Live 2B Holy, the third annual all-day Catholic music festival, created by Proud 2B Catholic, transformed the Salem Common into a makeshift house of prayer.
"Naturally people tend to tie in the witch-thing and the spiritual battle -- and there's definitely that aspect of it -- but there's so much more to this festival than just that," commented Peter Campbell, the founder and coordinator of the free music festival. "Anytime you have a gathering like this, it gets people excited about their faith."
According to Campbell, approximately 25 coordinators and 100 volunteers “put together” the event. He admitted that coordinating the all-day festival was “certainly a big undertaking,” but was pleased to be “doing his part” to help sustain the faith of those in attendance.
Several white tents lined the common, inviting participants to delve into different aspects of their Catholic faith. In the Eucharistic Adoration tent, young people silently adored the Blessed Sacrament; in the Confession Tent, lines of Catholics waited as six priests absolved penitents of their sins; in the Music and Ministry tent, speakers such as Steve Colella of the archdiocese’s Office of Youth Ministry, and his wife Kari, of the Office for Young Adults, exhorted listeners to deepen their faith.
In the center of it all, an enormous stage with live performers including Tony Melendez, Steve Angrisano, Jesse Manibusan, and the Irish Christian Band Ceili Rain, entertained the festival-goers, as throngs of teens danced to the beat of the music.
The day held something for everyone.
"This is just amazing," remarked Pat Sullivan, a 17 year-old from St. Brendan Parish in Bellingham. Clad in a T-shirt with the words "Just Live It" emblazoned on the front, Sullivan shook his head in awe. "Just to see people getting together to worship the Lord like this is amazing. I am truly blown away by the entire experience," he said.
Andrea Segovia, a 15 year-old from St. Charles Borromeo Parish in Brunswick, Maine, drove over three and a-half hours with her friend in order to come to the concert. “I just love concerts like these. This is awesome,” she said.
"This is really good stuff," declared David LaPointe, father of a 16 year-old. LaPointe drove 10 teens from his parish, St. Michael in Exeter, N.H., to the festival. "I am absolutely impressed by the quality of the performers, as I am by the music itself. It gives the kids their own vehicle to worship God in their own way."
Brittany Almeida, a 15 year-old parishioner from All Saints Parish in Woonsocket, R.I., wearing a shirt declaring “You are what you eat,” smiled and swayed to the music of Manibusan. Despite a broken ankle, Almeida was determined to experience the music festival. “This is awesome. I wouldn’t have missed this for anything,” she said.

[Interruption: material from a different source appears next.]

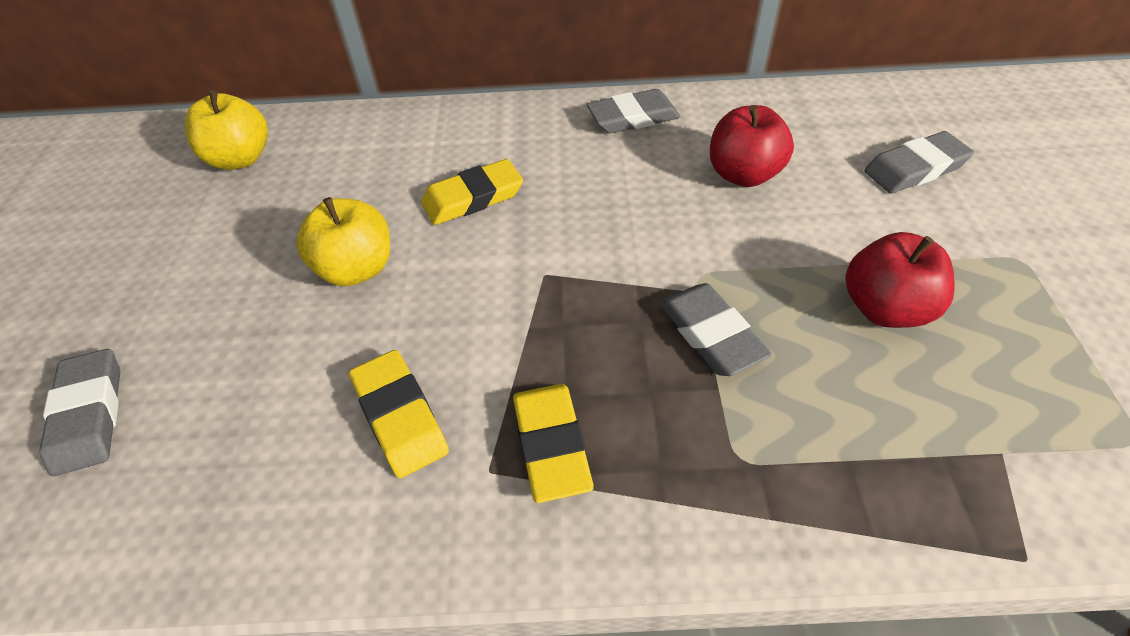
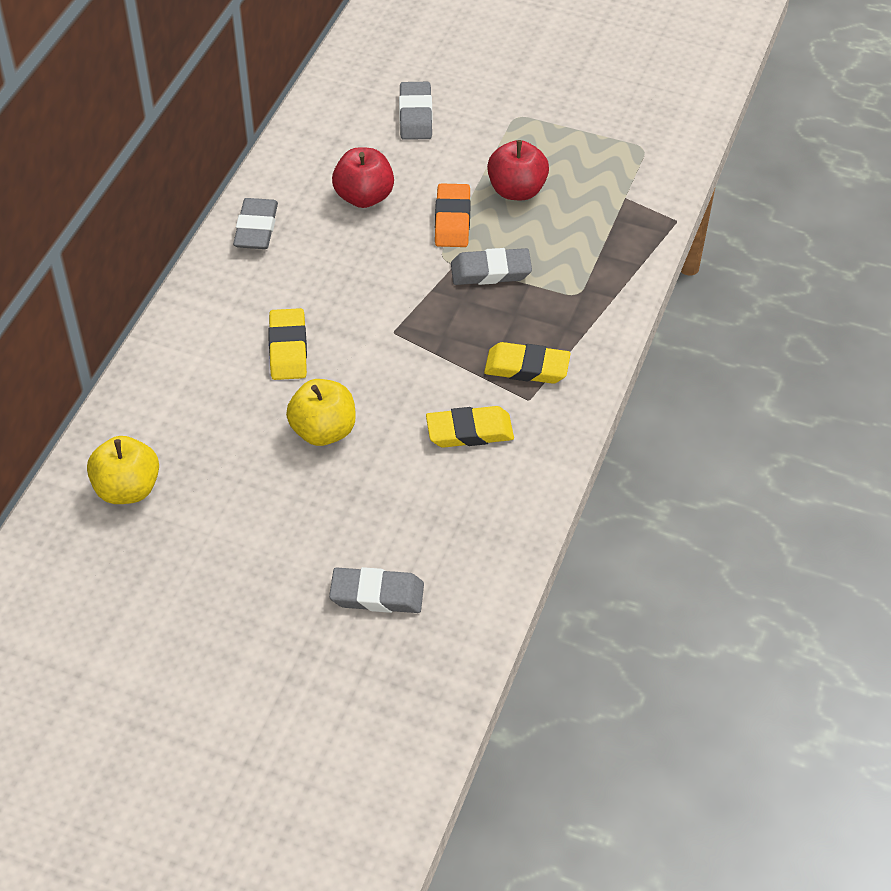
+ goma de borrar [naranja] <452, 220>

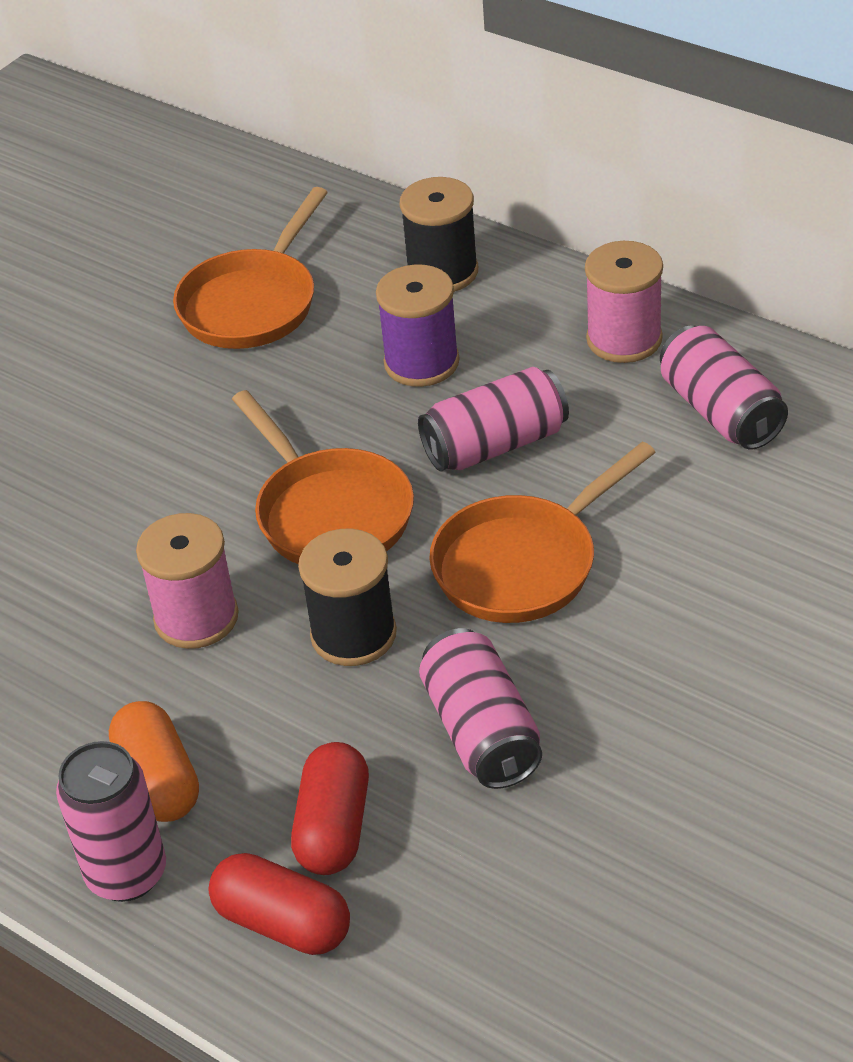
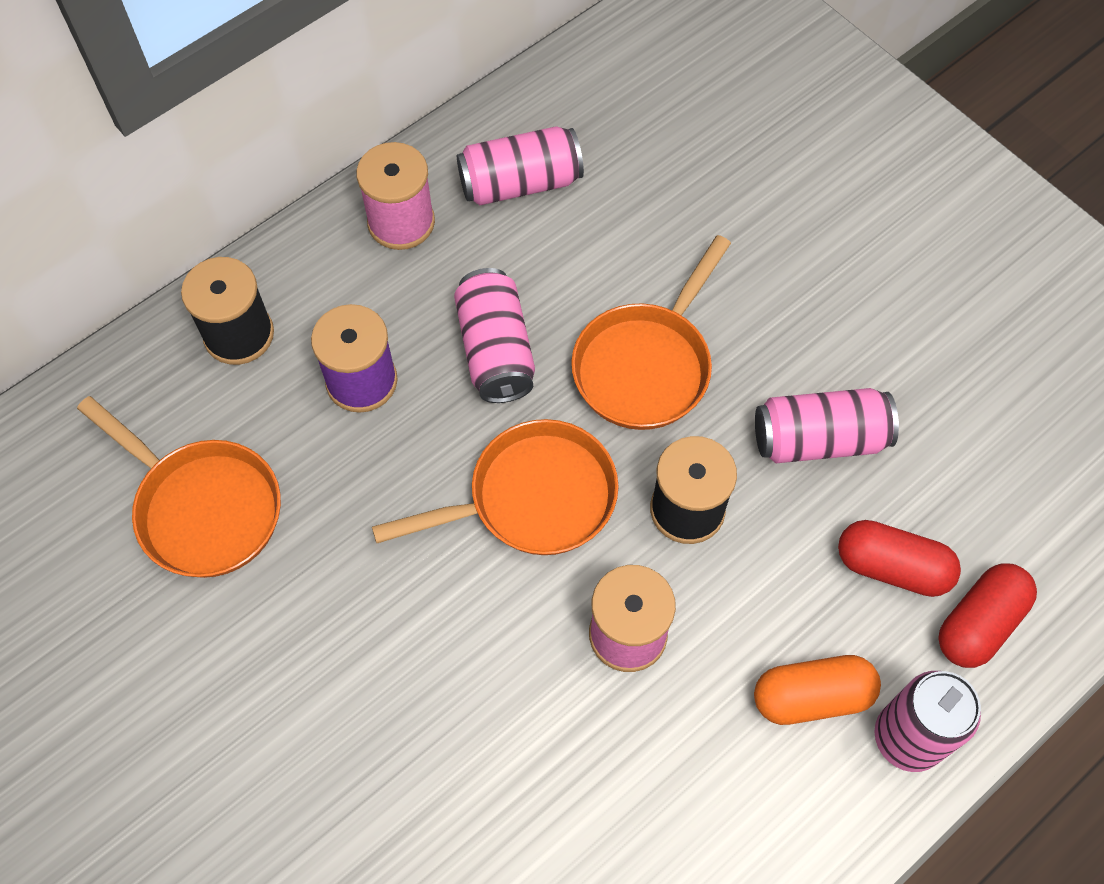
~ sartén [naranja] <523, 564> = <646, 365> 60 degrees clockwise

For Manibusan, performing at such an event was nothing new. For the past 20 years, people around the world have been treated to his version of Christian rock. However, speaking to The Pilot, Manibusan marveled at the “unique intergenerational” nature of the festival. “This is not entirely a youth event, this is a people event,” he stated.
The festival concluded with a vigil Mass, celebrated by Father Oscar Pratt, director of vocations for the Archdiocese of Boston, with close to 1,000 people in attendance.
According to Campbell, this year’s concert was not as well attended as prior years, although he believes the shaky weather forecast, which called for rain throughout the day, “no doubt turned quite a few people off.”
"It turned into a great event this year. I am sure that everyone will be talking about it and, hopefully, will get excited for next year's concert," he said.
As the festival came to a close, next year’s concert theme — “Choose 2 Believe” — was announced. According to Campbell, the 2004 concert may turn into a two-day affair, and will likely not be a free concert anymore, “because this year we really came up short.” However, he is confident that “it will all come together” and will continue to “get people excited about their faith.”